Associate Professor Simone Reppermund
Dipl.-Psych., PhD
Simone is a UNSW Scientia Associate Professor within the Discipline of Psychiatry and Mental Health. Her area of research is cognitive disorders with a focus on mental health and ageing. Simone has a PhD in Psychology (Ludwig Maximilian University Munich) and worked previously in the field of depression and cognitive function at the Max Planck Institute of Psychiatry in Munich until 2008 before she moved to Australia. Her current research focuses mainly on cognitive impairment including dementia, complex everyday activities in old age and mental health in people with cognitive disorders. Through her research, Simone aims to improve health and mental health outcomes for people with cognitive and mental disorders. She uses a range of methods, including interrogation of large linked datasets, development of diagnostic tools and analysis of factors associated with depression and self-harm in late-life and cognitive decline. Simone has published over 100 peer-reviewed publications with a total of >6500 citations.
Simone is also a Postgraduate Research Coordinator for the Discipline of Psychiatry and Mental Health, and member of the Faculty of Medicine and Health Higher Degree Committee.
- Publications
- Media
- Grants
- Awards
- Research Activities
- Engagement
- Teaching and Supervision
Current research projects include:
- A Dementia Australia funded project on self-harm in people with dementia. Dementia and deliberate self-harm represent substantial public health burdens in the older population. However, the health outcomes, referral pathways and predictors of death are not well understood. This project uses linked population data to characterise the health profiles, health service use and predictors of death including from suicide in individuals with dementia who self-harmed to unveil pathways into suicide and to inform targeted treatments and intervention strategies to improve health care. An advocate advisory group will be involved in all steps of the project to inform data analysis, interpretation of findings and development of targeted resources.
- The development of a performance-based tool to measure complex activities of daily living. Maintaining intact functional ability is an indicator of successful ageing. Instrumental activities of daily living (IADL) are complex everyday functional skills necessary for independent living, like managing medications, shopping, or handling finances. The distinction between dementia and mild cognitive impairment relies upon the evaluation of independence in IADL. Given the increasing ageing population, it is essential to have time- and resource-efficient tools to assess IADL in clinical practice and in research studies. Self- and informant reports are prone to bias and clinician-based performance tests are limited by long administration times, restricted access, or inadequate validation. We have recently developed and validated a performance-based measure of IADL, the Sydney Test of Activities of Daily Living in Memory Disorders (STAM) and are now in the process of extending the validation to international samples.
- An NHMRC funded project to examine the determinants of health, use of health resources and costs, and the development of specific strategies to allow disability and health services to meet the health needs of people with intellectual disability (ID).
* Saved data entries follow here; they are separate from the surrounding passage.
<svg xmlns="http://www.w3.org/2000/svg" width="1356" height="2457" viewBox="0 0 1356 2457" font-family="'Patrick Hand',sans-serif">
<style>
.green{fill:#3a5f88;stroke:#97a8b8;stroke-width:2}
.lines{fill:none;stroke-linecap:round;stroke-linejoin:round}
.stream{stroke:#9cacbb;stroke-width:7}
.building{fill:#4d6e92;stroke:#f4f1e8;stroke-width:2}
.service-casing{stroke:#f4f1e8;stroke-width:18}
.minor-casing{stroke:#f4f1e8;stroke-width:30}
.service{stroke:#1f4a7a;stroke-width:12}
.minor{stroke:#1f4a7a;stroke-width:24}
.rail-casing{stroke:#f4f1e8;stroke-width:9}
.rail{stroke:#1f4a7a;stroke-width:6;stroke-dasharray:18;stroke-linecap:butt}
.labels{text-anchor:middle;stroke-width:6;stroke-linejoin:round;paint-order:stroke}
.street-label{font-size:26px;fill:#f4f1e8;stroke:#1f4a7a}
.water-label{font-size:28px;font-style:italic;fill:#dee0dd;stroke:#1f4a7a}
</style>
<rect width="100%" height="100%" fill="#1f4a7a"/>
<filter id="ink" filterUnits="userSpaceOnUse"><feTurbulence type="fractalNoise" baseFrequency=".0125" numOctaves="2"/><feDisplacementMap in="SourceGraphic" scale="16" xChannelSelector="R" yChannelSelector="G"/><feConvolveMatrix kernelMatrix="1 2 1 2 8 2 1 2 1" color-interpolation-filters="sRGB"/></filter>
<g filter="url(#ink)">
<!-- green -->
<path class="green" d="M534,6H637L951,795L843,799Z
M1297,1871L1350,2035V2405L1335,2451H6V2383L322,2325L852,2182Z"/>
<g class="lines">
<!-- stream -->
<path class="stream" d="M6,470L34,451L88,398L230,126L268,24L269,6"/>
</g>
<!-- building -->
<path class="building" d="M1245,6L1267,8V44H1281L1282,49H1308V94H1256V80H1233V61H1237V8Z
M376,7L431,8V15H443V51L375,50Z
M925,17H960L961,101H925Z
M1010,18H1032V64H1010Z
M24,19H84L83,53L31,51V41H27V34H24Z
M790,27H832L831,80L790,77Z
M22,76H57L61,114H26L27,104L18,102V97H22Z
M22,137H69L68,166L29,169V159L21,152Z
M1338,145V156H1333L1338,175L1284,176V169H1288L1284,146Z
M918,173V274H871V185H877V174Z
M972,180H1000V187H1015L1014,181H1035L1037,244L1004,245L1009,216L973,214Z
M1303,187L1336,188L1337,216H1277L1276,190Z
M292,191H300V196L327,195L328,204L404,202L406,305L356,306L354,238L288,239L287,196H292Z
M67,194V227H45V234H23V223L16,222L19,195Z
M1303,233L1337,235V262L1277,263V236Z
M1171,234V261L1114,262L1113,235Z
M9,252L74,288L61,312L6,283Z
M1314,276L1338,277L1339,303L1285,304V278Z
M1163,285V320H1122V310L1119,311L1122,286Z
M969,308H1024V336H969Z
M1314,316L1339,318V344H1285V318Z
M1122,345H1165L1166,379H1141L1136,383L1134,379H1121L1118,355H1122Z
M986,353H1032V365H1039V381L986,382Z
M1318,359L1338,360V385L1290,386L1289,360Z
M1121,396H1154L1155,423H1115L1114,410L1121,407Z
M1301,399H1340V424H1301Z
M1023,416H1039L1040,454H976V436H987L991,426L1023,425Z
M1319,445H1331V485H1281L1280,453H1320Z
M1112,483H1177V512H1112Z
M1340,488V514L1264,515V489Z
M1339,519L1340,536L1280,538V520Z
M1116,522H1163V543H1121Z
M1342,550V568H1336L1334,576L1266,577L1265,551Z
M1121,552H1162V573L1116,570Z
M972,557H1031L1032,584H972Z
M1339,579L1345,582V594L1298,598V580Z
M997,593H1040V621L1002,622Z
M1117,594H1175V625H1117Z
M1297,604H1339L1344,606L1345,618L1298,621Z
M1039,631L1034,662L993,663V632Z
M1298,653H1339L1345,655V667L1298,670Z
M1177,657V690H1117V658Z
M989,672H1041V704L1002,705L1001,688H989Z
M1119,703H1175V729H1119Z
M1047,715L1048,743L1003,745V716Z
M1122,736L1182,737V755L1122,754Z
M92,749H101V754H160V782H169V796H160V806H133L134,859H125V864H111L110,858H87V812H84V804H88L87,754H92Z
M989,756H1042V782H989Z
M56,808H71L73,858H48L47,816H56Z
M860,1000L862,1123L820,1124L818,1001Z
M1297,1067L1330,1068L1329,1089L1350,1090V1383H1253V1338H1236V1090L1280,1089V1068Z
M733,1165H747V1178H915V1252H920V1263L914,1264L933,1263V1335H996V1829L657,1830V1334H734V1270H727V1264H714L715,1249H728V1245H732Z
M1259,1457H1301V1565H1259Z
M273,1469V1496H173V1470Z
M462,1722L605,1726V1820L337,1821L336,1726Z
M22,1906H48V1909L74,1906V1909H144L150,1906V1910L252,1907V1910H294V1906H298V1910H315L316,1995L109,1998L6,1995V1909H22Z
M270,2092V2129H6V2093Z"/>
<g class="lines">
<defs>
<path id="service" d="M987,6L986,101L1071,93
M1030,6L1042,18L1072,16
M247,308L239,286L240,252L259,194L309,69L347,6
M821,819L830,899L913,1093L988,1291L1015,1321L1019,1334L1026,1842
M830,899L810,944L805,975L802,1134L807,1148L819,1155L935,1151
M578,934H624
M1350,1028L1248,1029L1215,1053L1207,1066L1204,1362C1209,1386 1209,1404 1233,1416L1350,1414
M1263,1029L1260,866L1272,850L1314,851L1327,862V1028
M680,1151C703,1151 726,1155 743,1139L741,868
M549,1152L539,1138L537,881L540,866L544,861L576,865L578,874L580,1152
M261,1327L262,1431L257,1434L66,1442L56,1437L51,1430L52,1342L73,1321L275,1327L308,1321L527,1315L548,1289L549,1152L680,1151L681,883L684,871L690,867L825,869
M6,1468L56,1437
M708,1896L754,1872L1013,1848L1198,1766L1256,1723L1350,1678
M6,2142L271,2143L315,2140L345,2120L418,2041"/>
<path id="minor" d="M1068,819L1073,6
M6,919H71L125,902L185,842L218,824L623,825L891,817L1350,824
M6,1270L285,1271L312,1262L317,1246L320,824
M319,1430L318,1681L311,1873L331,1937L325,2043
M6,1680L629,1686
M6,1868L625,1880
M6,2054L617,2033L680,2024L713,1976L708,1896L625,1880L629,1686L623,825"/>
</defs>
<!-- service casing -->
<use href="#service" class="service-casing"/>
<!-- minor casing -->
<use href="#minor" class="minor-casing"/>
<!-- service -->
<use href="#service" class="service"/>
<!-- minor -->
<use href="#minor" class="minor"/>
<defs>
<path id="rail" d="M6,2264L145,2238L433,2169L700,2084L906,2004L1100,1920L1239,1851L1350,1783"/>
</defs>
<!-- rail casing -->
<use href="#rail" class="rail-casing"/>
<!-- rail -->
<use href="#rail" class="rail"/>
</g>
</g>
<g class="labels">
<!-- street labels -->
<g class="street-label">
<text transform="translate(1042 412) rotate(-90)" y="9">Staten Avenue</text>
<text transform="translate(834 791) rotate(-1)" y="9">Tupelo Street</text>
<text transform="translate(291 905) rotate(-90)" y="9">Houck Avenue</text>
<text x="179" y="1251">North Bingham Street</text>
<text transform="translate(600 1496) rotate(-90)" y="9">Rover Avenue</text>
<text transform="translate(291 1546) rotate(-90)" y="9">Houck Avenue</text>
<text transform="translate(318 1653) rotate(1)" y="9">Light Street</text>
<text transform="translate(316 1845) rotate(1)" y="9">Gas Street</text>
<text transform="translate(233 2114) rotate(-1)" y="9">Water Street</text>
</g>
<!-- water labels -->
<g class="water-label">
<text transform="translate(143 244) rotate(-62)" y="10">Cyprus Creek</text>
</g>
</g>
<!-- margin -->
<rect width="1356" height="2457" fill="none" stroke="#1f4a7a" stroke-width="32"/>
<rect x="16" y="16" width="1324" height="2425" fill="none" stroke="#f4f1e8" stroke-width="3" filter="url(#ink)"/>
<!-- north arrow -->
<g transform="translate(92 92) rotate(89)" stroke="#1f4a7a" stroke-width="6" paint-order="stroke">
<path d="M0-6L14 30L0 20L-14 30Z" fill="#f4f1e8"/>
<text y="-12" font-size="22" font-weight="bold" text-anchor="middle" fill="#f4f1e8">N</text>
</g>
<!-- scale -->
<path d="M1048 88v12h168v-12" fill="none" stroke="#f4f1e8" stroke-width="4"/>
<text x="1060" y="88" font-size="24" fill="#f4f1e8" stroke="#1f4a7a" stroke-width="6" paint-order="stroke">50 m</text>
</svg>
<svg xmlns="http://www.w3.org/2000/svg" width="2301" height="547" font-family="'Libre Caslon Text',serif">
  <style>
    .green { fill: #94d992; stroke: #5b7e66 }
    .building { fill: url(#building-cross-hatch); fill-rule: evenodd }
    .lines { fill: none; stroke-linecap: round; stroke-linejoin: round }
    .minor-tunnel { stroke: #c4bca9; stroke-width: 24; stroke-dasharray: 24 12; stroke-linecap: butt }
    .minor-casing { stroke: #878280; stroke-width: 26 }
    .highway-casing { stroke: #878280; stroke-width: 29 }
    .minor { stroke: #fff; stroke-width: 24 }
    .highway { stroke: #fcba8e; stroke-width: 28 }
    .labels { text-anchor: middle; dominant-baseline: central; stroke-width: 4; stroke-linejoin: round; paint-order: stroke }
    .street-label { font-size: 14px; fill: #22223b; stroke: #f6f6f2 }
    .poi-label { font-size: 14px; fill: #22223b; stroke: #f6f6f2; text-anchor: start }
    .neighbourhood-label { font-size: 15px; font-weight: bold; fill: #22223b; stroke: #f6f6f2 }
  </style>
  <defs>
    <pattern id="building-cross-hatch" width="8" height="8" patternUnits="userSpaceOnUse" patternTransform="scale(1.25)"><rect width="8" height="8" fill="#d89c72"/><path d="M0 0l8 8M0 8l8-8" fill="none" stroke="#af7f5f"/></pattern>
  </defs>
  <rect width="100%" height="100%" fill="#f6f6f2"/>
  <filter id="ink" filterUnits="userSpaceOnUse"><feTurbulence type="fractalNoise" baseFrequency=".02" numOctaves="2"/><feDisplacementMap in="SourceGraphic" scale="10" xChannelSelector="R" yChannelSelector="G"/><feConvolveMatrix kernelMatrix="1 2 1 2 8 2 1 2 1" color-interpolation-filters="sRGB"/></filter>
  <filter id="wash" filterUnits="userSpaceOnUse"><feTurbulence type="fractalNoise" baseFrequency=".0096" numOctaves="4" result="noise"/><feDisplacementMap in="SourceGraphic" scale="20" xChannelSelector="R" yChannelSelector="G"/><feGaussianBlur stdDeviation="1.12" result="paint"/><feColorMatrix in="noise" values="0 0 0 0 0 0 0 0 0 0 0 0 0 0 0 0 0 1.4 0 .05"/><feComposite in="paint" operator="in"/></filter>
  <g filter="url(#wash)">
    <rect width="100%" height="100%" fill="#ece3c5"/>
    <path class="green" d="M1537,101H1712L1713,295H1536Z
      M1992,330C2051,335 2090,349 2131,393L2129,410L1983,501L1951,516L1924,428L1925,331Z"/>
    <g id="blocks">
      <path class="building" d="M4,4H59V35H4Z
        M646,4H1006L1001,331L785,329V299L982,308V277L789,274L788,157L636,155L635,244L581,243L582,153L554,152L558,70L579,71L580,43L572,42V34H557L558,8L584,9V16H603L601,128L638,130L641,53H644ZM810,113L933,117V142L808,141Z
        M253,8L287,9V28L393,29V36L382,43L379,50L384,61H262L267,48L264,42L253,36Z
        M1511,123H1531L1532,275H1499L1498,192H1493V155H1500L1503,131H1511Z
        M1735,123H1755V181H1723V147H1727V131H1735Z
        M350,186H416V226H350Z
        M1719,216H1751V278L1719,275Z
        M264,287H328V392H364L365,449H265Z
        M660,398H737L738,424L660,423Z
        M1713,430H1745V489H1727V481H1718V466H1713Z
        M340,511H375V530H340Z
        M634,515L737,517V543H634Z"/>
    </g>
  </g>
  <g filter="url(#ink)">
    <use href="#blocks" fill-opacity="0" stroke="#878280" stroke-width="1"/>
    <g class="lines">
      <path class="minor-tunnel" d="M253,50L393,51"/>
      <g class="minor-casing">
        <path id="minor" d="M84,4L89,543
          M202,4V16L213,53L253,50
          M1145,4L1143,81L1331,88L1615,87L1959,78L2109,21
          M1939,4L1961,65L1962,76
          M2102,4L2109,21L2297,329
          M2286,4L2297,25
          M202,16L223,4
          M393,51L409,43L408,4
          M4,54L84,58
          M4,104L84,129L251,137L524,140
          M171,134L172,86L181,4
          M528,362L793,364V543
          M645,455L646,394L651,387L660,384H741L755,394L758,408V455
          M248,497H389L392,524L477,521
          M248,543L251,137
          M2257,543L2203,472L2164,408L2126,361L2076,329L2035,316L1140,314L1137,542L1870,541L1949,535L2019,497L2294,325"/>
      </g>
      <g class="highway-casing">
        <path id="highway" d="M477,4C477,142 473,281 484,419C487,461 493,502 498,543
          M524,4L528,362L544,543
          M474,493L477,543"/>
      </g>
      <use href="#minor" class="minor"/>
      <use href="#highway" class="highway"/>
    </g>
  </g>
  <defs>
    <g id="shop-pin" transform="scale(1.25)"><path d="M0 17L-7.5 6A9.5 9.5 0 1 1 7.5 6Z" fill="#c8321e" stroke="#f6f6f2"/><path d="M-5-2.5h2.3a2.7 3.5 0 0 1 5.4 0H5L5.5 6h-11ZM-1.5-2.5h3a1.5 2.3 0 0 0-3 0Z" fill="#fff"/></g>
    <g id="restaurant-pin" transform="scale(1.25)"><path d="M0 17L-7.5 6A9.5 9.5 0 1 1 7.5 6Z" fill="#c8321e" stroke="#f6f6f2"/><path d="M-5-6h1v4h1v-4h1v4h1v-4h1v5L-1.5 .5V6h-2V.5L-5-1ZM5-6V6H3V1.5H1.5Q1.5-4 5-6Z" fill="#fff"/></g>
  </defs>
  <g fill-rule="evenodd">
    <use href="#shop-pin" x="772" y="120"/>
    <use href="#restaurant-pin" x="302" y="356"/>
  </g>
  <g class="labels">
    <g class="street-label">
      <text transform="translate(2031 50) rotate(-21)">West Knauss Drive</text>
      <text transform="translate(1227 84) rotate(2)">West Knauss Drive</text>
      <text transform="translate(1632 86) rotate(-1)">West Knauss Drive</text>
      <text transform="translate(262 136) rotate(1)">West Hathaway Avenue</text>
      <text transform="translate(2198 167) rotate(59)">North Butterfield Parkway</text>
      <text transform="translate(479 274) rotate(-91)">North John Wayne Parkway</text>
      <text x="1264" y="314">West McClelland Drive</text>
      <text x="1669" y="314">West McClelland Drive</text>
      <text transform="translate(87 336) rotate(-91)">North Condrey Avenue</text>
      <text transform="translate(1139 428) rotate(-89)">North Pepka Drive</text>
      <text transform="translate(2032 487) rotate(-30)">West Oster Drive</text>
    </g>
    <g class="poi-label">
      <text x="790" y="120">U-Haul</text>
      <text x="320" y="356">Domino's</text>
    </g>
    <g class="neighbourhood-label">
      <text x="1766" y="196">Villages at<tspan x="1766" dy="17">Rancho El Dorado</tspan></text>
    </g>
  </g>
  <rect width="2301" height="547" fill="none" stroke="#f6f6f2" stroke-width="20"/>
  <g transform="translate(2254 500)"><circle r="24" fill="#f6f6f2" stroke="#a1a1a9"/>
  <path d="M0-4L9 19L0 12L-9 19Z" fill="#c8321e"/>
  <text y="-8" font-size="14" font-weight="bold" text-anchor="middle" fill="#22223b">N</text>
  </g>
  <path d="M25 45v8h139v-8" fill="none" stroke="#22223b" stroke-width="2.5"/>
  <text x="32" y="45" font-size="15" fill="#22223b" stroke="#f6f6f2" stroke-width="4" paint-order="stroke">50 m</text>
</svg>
The health of people with ID is one of the poorest of any group in Australia, yet they experience poor access to responsive health services and premature death. Our project develops the first comprehensive profile of health, health service and medicines use and costs for people with ID, and will examine the impact of the National Disability Insurance Scheme (NDIS) on these metrics. This is a population-based matched cohort study using data linkage of large administrative datasets. We will identify all people with ID in NSW and a matched random sample of NSW residents without ID and examine health resource use and costs over a 20-year period.